- by foxnews
- 22 Mar 2026
In his lengthy critique, Wemple revisited an episode from a September 2022 event where Biden called for Rep. Jackie Walorski, R-Ind., who had died just weeks earlier in a car accident. Biden previously released a statement acknowledging her death after it happened and the event he attended similarly honored her memory.
"Jackie, are you here? Where's Jackie?" Biden said in the viral moment. White House press secretary Karine Jean-Pierre defended the president at the time, insisting Walorski was simply "top of mind."
"It's time to turn this exercise on my own byline," Wemple wrote Monday. "The 'Where's Jackie' episode was my cue to start hammering mainstream outlets for not pushing on this story. Never happened - that was a failure."
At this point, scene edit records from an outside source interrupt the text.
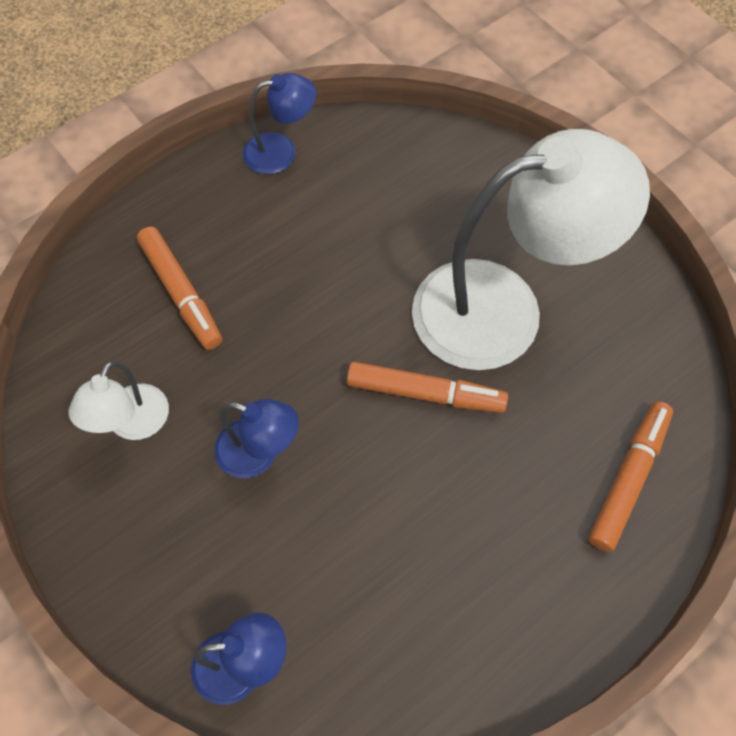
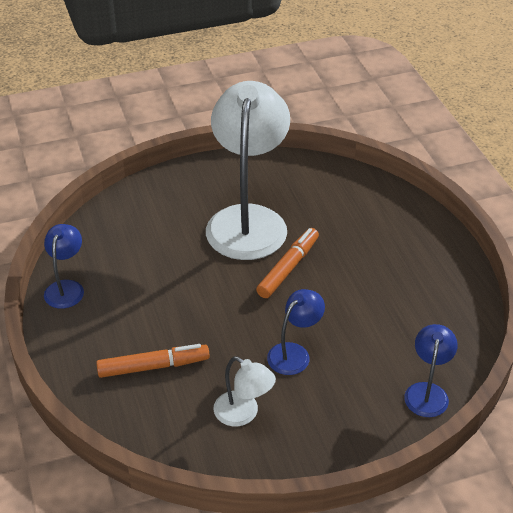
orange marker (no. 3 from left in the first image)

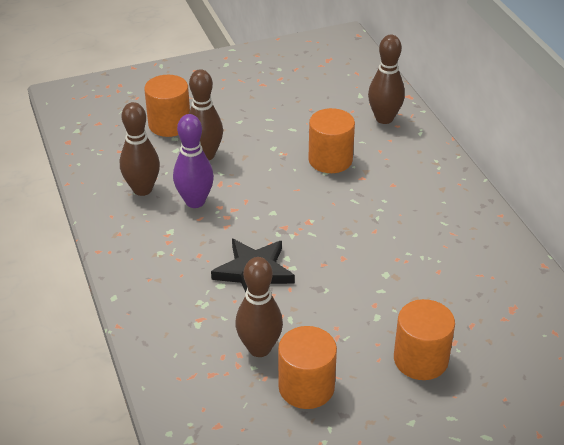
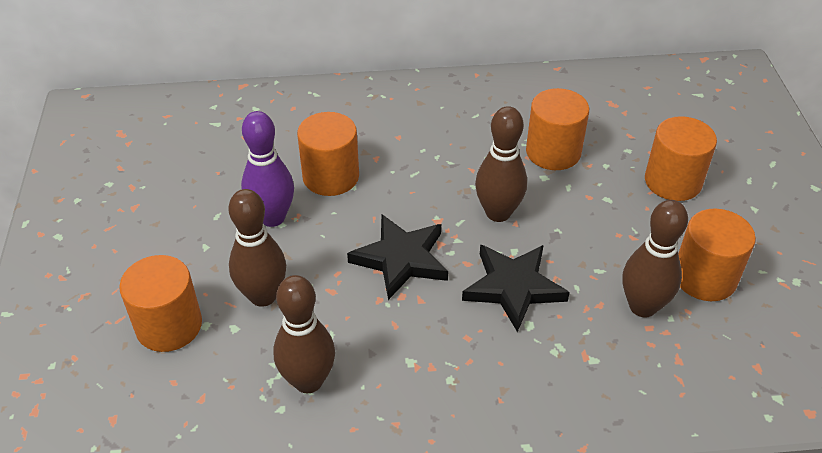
purple bowling pin
black star (no. 1 from left)
brown bowling pin (no. 3 from left)
orange cylinder (no. 3 from left)

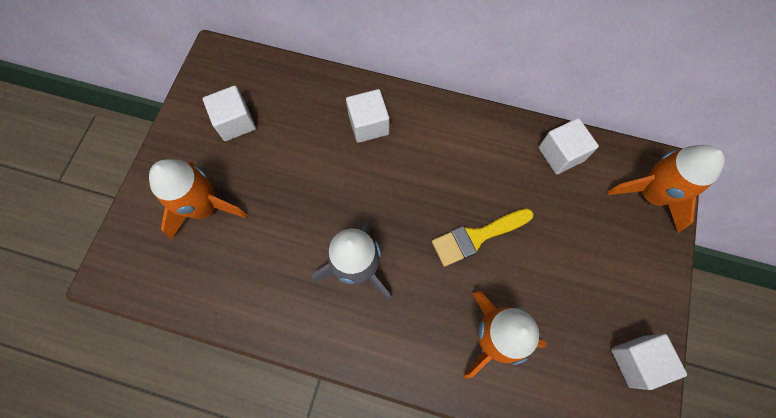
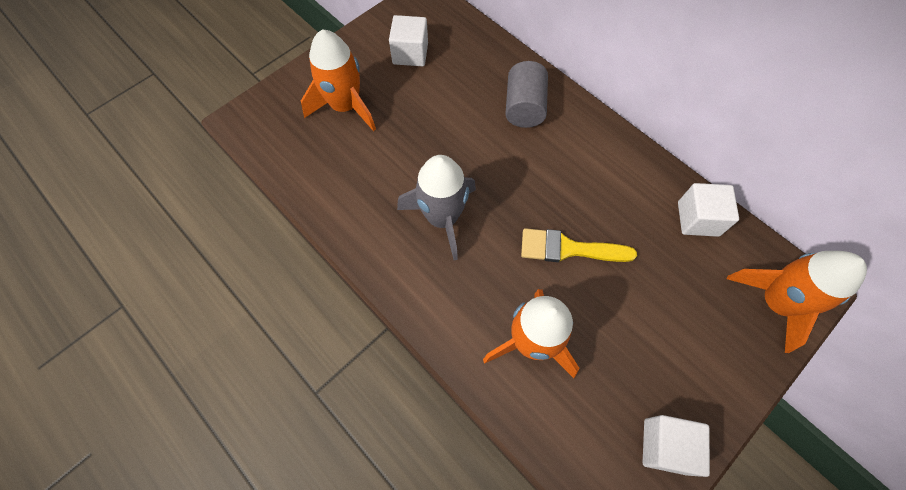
grey cylinder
"White House coverage must involve more than observing the president in action and writing up analysis pieces about his comings and goings," Wemple wrote. "It needs to include a muckraking component detailing behind-the-scenes strategies, conflicts and debates over all manner of issues, particularly those relating to the president's mental acuity. An adjacent question relates to whether Biden himself was fully abreast of and in charge of day-to-day decisions."
"And it's on these fronts that major media organizations fell short: Though Biden's declining faculties were clear to all, they never ignited one of those glorious mainstream-media investigative frenzies that colonizes television and radio broadcasts," he added.
Thompson's "Original Sin" co-author, CNN anchor Jake Tapper, said there should be "soul-searching" in the legacy media for how Biden's clearly apparent issues were covered.
"Few souls are undergoing a pat-down," Wemple wrote.